Abortion clinic PSPO verdict

by Mark Rowe

An anti-abortion silent campaigner was convicted under a Public Spaces Protection Order (PSPO) in place around the BPAS abortion clinic in Bournemouth. The judge ruled that the defendant ‘was within the safe zone, that she was capable of being seen by those in the area, that she was holding visible signage pointing towards the clinic and that this would have been perceptible to an observer’.

The judge said: “Although she refers to her wish to simply encourage conversation to address the widespread problem of loneliness, the precise location of her attendance was plainly important to the defendant. She could have chosen a different location to display her signage, particularly given that she herself acknowledges that loneliness is “everywhere”. She was given the opportunity to leave on several occasions but chose to refuse to do so.”
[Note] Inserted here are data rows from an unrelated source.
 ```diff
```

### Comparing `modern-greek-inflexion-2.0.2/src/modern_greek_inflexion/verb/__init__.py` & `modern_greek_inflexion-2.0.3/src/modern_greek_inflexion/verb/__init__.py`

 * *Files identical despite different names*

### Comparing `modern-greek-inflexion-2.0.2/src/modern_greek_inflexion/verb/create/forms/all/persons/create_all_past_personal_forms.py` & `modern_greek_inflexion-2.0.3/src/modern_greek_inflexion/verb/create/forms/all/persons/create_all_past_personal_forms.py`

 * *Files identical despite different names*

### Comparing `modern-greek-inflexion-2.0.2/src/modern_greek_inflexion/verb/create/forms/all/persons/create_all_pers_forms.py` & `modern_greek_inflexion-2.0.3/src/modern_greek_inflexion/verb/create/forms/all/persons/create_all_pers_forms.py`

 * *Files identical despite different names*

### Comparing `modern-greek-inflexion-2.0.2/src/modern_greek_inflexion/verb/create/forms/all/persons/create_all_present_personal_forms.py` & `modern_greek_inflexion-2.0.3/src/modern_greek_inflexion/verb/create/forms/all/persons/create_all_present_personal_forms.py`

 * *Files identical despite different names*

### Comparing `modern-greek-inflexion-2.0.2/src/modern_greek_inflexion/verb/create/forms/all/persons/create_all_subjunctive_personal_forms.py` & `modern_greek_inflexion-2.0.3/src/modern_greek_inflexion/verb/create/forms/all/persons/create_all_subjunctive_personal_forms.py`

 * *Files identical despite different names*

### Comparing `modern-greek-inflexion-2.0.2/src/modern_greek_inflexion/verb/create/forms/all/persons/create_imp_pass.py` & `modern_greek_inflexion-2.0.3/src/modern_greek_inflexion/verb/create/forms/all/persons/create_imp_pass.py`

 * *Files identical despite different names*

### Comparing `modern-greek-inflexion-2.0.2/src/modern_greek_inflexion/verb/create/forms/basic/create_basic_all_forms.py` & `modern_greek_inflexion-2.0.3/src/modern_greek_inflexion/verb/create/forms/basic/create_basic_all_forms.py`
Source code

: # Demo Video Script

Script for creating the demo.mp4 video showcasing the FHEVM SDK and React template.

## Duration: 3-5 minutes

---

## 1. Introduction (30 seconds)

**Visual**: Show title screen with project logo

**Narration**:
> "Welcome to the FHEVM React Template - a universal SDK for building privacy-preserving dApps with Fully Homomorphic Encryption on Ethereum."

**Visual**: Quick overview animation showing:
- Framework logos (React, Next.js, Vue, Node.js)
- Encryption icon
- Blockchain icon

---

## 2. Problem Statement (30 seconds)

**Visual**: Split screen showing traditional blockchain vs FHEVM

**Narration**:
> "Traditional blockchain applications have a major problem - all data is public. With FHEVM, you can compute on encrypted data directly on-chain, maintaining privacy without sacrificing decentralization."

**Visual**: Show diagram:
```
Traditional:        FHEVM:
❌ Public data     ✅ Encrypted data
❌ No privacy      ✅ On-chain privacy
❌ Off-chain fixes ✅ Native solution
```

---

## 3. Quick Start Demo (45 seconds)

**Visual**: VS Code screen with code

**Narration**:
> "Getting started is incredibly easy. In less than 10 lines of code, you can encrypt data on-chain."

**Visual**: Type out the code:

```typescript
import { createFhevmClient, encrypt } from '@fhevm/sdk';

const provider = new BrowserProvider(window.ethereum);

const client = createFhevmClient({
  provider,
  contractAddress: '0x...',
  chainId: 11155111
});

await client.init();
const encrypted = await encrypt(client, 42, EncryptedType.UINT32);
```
The judge also concluded that the defendant lacked ‘insight into the fact that her presence in the circumstances described could have a detrimental impact upon women attending the clinic, their associates, the staff, and members of the public’. The case centred on body worn video and transcripts of audio as taken by the council’s uniformed CSAS (community safety accreditation scheme) officers, featured in the June 2022 edition of Professional Security Magazine.

The council asked for its costs, put at £64,000; the judge assessed that the defendant must pay a contribution of £20,000. Acting for the council at Poole Magistrates Court were Cornerstone Barristers. The PSPO dated from October 2022; it was subject to legal challenge by this defendant in October 2023; the case before the court arose from two days in March 2023. The defendant was found guilty under the Anti-Social Behaviour, Crime and Policing Act 2014 which covers PSPO; she was given a two-year conditional discharge.

Comment

For the anti-abortion charity Society for the Protection of Unborn Children (SPUC), Michael Robinson, Executive Director (Public Affairs and Legal Services), condemned the verdict as ‘blatant censorship’. The SPUC has campaigned against PSPOs for years on the grounds of freedom of speech. Heidi Stewart, CEO of the British Pregnancy Advisory Service, BPAS, welcomed the verdict. She said: “The clinic in Bournemouth has been subjected to many years of anti-abortion protests which resulted in more than 500 reports of harassment before this local safe access zone was brought into force. This case was never about global politics but about the simple ability of women to access legal healthcare free from harassment.

“It is up to the police and judicial system to determine whether individuals have broken the law. I, meanwhile, stand shoulder to shoulder with our staff who work so tirelessly to protect our patients from the impact of anti-abortion harassment outside the clinic gate.”

Background

Bournemouth is one of a handful of councils (Ealing was the first, in 2018, pictured), that made a PSPO applying specifically to protests outside abortion clinics; most PSPOs are for nuisances such as littering and dog fouling. Similarly, the Labour Government in October 2024 made ‘safe access buffer zones’ around abortion clinics and hospitals, that Home Office Safeguarding Minister Jess Phillips described as ‘vital protections’, in line with similar zones in Scotland made by the Holyrood Parliament. The England and Wales ‘zone’ is 150m, Scotland’s ‘Safe Access Zones‘ that came into force in September 2024, 200m.